Meet Alanna

Welcome!

Thanks for being here! You’ll come to find that I truly love nothing more than sharing my love of the ocean with others. I’ve spent the last decade committed to coastal education and exploration, working in intertidal systems on the Oregon Coast, immersed in the elements and environment. I’ve worked in conjunction with the tides and crazy conditions of the oceans for much of my life and couldn’t imagine it any other way.

Through seaweed farming and coastal foraging, I have gained a deeper love and appreciation for the PNW ecosystem and the food it provides, our sustainable seafoods, and all the people and power behind them.

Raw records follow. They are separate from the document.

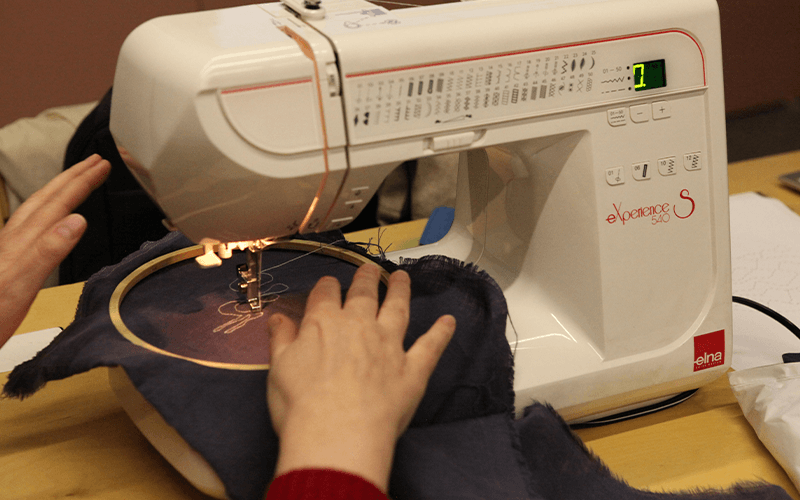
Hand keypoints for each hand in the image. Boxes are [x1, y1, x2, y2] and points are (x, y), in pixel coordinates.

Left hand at [0, 154, 110, 345]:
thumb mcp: (18, 288)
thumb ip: (46, 252)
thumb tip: (77, 220)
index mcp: (21, 244)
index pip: (57, 203)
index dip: (80, 182)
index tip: (101, 165)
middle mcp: (12, 242)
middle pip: (45, 200)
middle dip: (72, 178)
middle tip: (95, 162)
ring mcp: (7, 252)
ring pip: (36, 211)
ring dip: (59, 192)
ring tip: (75, 181)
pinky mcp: (5, 265)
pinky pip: (30, 227)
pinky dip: (46, 215)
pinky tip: (48, 222)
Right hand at [267, 264, 455, 491]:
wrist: (338, 435)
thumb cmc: (301, 405)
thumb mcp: (279, 369)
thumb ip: (282, 340)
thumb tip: (278, 317)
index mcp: (323, 324)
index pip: (325, 294)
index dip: (327, 287)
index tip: (329, 284)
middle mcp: (359, 326)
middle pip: (364, 294)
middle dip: (365, 279)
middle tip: (369, 269)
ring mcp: (389, 345)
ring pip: (398, 309)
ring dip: (401, 291)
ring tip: (402, 277)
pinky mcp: (412, 369)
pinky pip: (430, 345)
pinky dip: (441, 332)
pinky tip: (449, 321)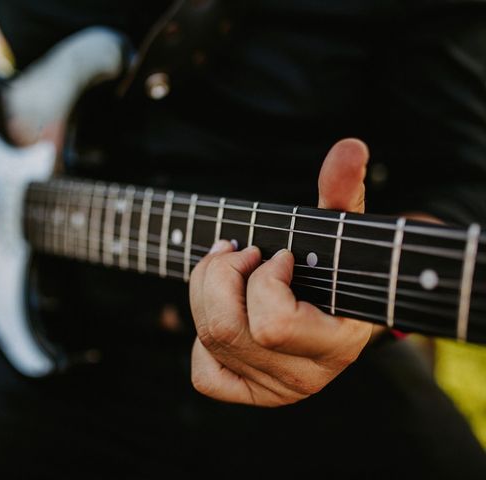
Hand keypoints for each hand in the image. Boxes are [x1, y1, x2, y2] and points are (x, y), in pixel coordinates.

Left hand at [189, 139, 373, 406]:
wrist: (336, 309)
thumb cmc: (333, 266)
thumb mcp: (339, 230)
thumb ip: (343, 192)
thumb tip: (349, 147)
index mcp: (337, 343)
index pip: (274, 325)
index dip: (264, 280)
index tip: (279, 255)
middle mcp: (306, 377)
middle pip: (227, 329)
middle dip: (221, 275)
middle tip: (239, 250)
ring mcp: (275, 390)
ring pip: (210, 339)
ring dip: (206, 288)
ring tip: (226, 263)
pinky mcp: (249, 393)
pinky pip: (204, 376)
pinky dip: (202, 339)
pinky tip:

I’m ready to continue sharing our unique coastline with others.

  • I started this work in high school when I was working for the Haystack Rock Awareness Program in Cannon Beach. I helped educate visitors about the abundance of wildlife at the base of Haystack Rock with hopes of protecting this popular marine garden. This sparked my LOVE of teaching people and showing them the wacky, weird things on our coast.

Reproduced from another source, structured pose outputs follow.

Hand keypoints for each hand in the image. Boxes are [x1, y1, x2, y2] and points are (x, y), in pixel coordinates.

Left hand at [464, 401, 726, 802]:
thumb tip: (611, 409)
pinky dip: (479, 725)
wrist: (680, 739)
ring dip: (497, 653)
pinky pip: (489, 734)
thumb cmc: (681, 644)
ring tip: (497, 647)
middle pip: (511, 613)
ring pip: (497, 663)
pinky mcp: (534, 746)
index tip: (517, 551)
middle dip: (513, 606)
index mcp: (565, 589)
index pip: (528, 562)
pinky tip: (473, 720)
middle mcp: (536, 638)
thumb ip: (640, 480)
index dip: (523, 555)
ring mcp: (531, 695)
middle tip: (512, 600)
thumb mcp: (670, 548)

    Four years at Oregon State University continued my hands-on experience, as a field technician, lab assistant, and student in various field studies classes. I had the opportunity to live in Australia and study at James Cook University, learning about the vastly different ecosystems of tropical coral reefs.

    Following my degree, I spent two years on Catalina Island educating students of all ages and backgrounds about the ocean environment, its importance to humans, and our role in protecting it. I’ve led groups of high school students on environmental service-learning trips around the world to Fiji, Australia, & Costa Rica.

    I am currently farming Pacific Dulse seaweed for Oregon Seaweed, where much of my time is spent educating the public about regenerative aquaculture and the story of seaweed as a “climate cuisine”.

    This line of work in combination with a love of intertidal ecosystems is what sparked Shifting Tides.